As a journalist, there are certain topics you simply avoid from time to time. Some of them are simple, like the difference between the words “effect” and “affect,” which still gives me fits as a professional writer. Others are more volatile, such as the powder kegs known as religion and politics.
Unfortunately, the ostrich method — simply sticking your head in the sand so you don't have to deal with the issue — does little to help things, and, by most standards, just makes them worse.
So, in the interest of self-help, I've decided to write an entire series of columns on topics most of us have absolutely no desire to tackle because of their volatility or “ick” factor. Think of it like Mike Rowe's television show “Dirty Jobs,” but instead of wading through sewage or getting kicked by a muddy, angry mule, we'll be discussing today's “dirty” topics.
And, right off the bat, let's start with racism and stereotypes.
First of all, despite what you may or may not have heard, racism is alive and well in America. Yes, 2,000 years after Jesus Christ and more than 40 years after the civil rights movement, people are still being judged by the color of their skin.
When it comes to racism, a large component of the monster is simply stereotyping. We're all guilty of it at some point in our lives, whether we quietly lock our car door as an African-American man walks by or get nervous on a flight because someone of Middle-Eastern descent is sitting nearby.
And while stereotyping is bad — yes, my dear readers, it's still a cultural no-no — we must all recognize there are aggravating factors involved. For example, let's look at that African-American male that caused us to lock our car doors.

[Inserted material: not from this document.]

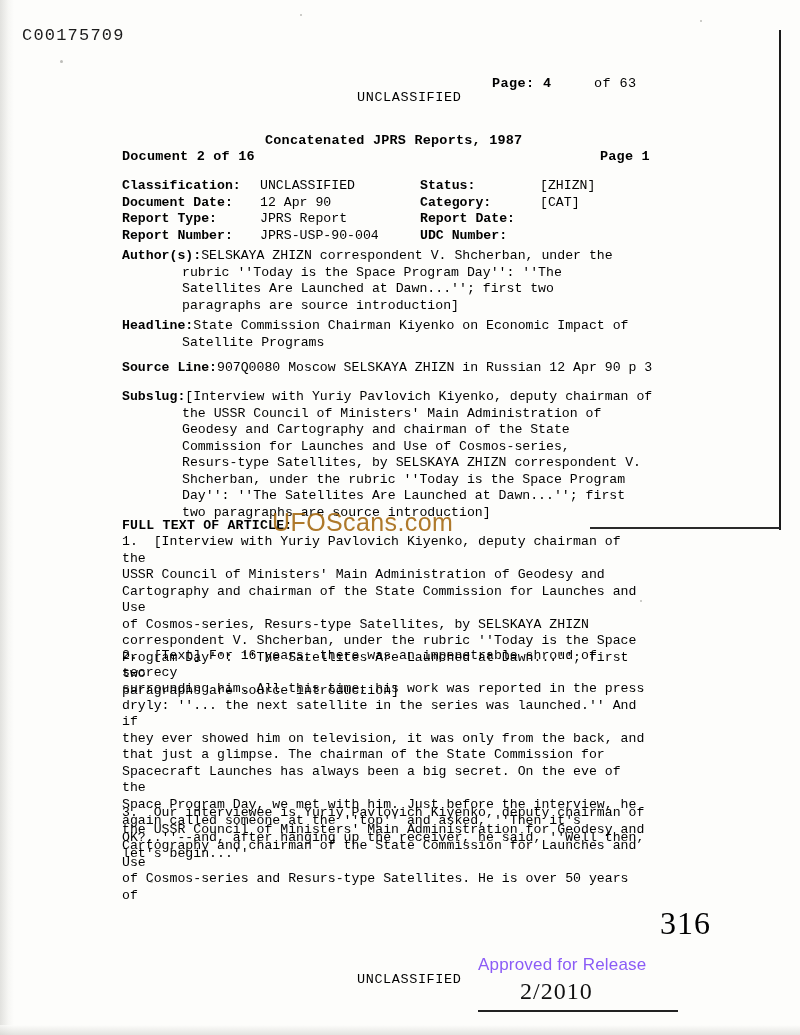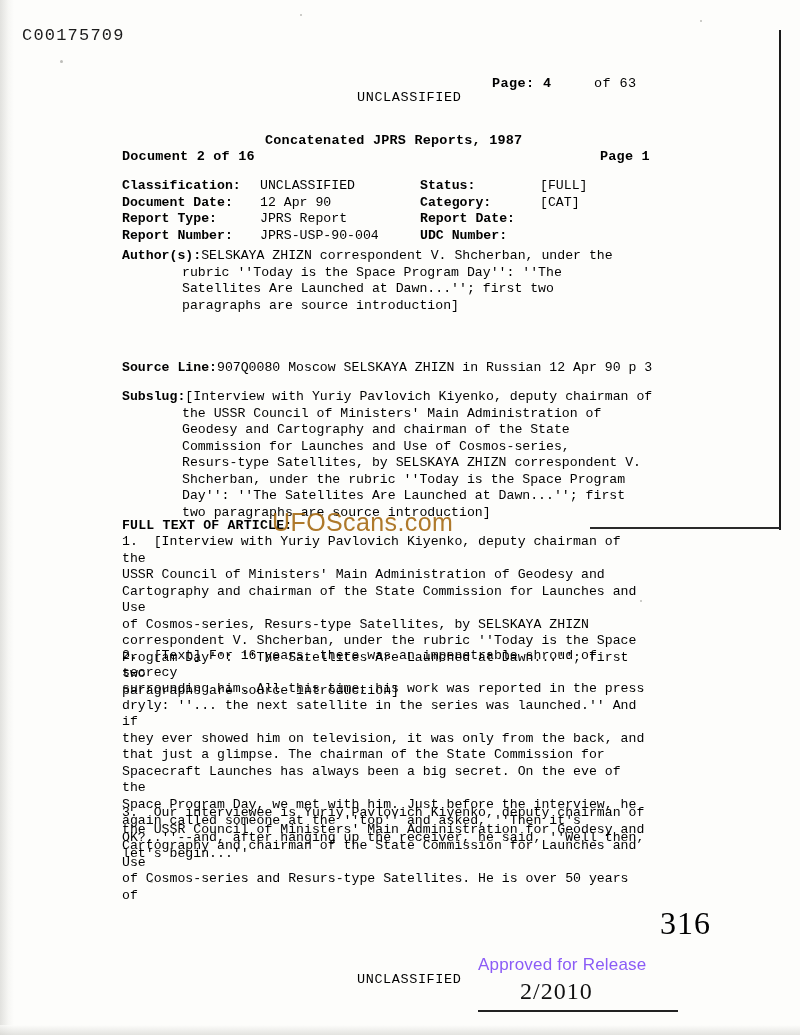"[FULL]" span.meta-value2 { text: FULL -> ZHIZN }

If the man were older, wearing a suit and carrying a briefcase, how likely do you think we would be to feel threatened? It seems pretty unlikely, right? What if he were younger and dressed like a thug. Yes, a thug, and if you're unfamiliar with what a thug looks like, just watch a few episodes of “Cops” or music videos.

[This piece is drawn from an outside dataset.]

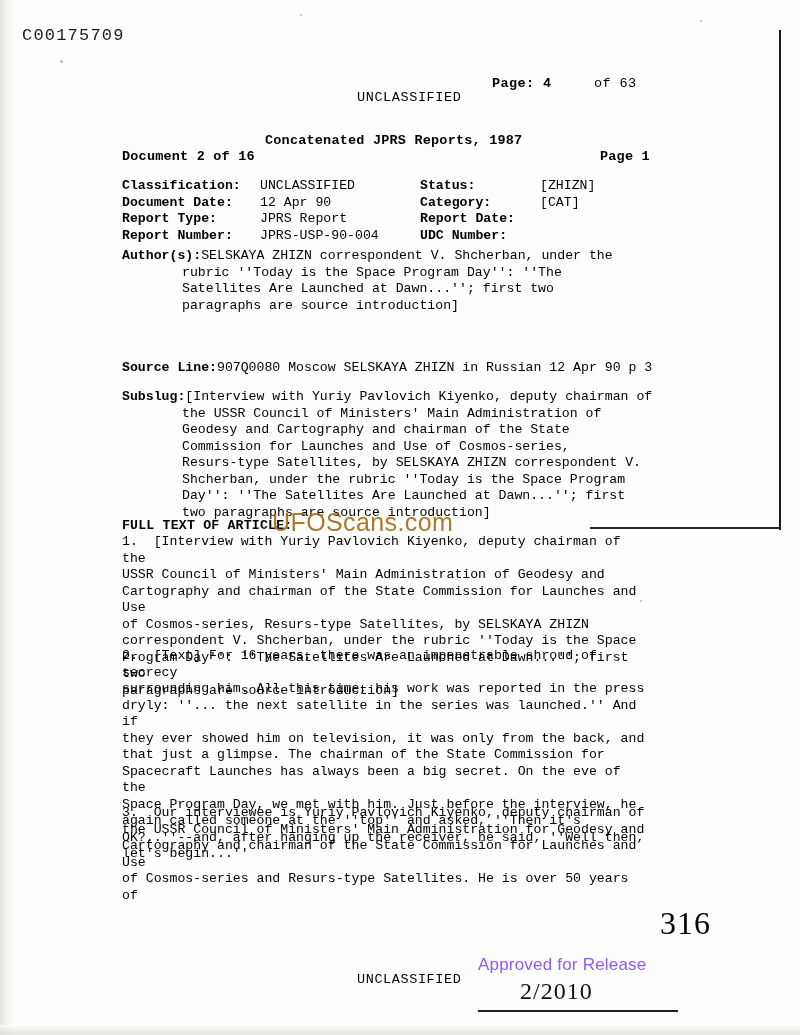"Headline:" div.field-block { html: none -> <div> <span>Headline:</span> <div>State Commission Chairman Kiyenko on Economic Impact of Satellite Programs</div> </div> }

In both cases, we're not necessarily reacting to the person's race, but to what they are wearing and how they are carrying themselves. Take the same situation and make the thug Hispanic. I imagine he would get the same reaction.

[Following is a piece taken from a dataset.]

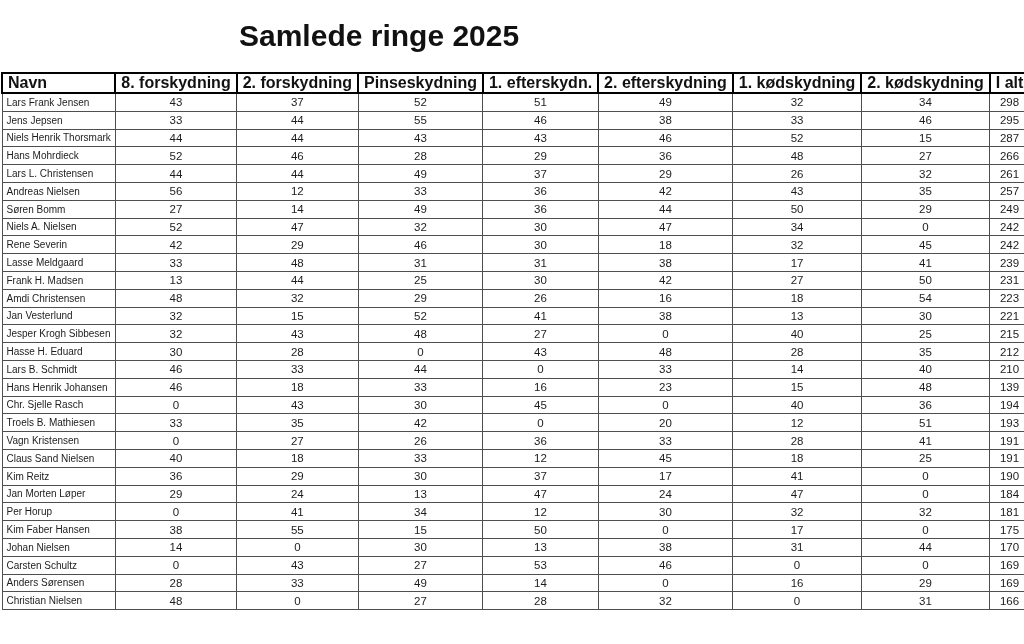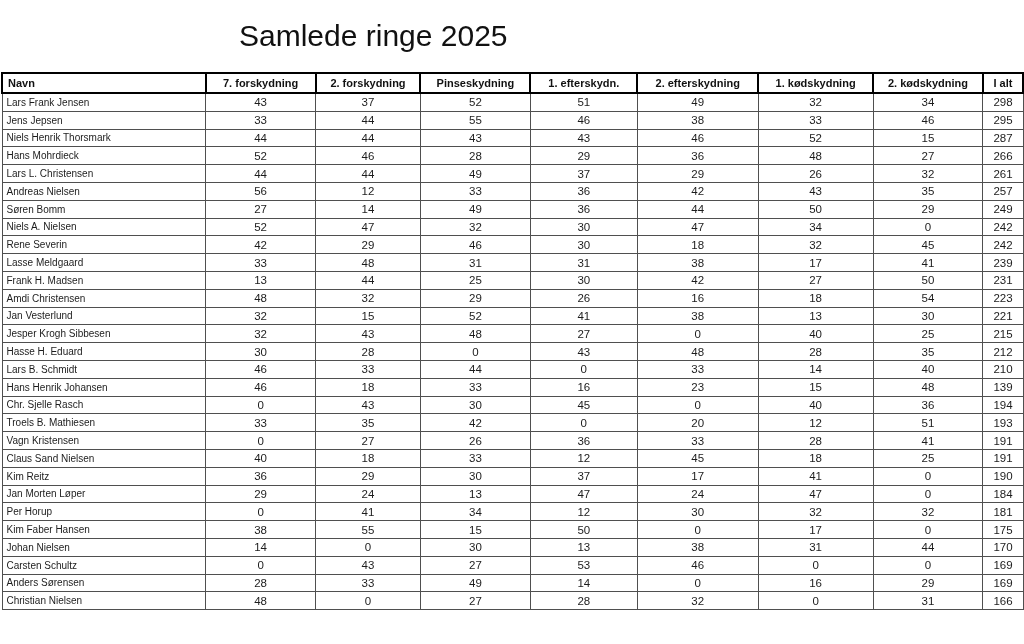"Samlede ringe 2025" .title { font-weight: 400 -> 700 }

In fact, make him Hawaiian. What can I say, it's the most non-threatening race I can think of, and I know what you're already thinking. “Thomas, Hawaiian people can be just as violent as everyone else.” Yes, I know this, but I'm envisioning Rob Schneider's character from “50 First Dates,” so give me a break.
So, we're reacting more to the way people are dressed or carry themselves than we are to the color of their skin or their ethnicity. OK, so maybe not in the airplane situation, but I think we're on the right track here.
The question that arises — and I still don't have a solid answer for — is why people of color choose to reinforce these stereotypes by playing the part, which includes dressing the part. If you're a young, black man and you don't want to be discriminated against, why in the world would you dress like a thug? If you're Hispanic, why dress like a gang banger unless that's how you want people — and law enforcement, for that manner — to perceive you?
In my mind, it's the equivalent of putting on a Burger King uniform and walking in to one of their restaurants, and when a customer asks for assistance you look at them and say, “What, just because I'm wearing this uniform doesn't mean I work here!”
It's downright confusing.
Each race has its own stereotypes and prejudices to overcome. Not all white people live in trailer parks, eat mayonnaise sandwiches and watch “Wheel of Fortune” all day. However, if you're going to run around acting — or dressing — like one of these people, don't act surprised when someone lumps you in with the stereotype you're portraying.
Each of us needs to attempt to be a credit to our race, religion or whatever group we identify with in our lives. There will always be knuckleheads looking to ruin things for others, and while we can't simply gather them all up and airmail them to Antarctica, we certainly don't have to take fashion or cultural tips from them.
In other words, if you don't want people to think you're an idiot, don't wear an idiot's uniform.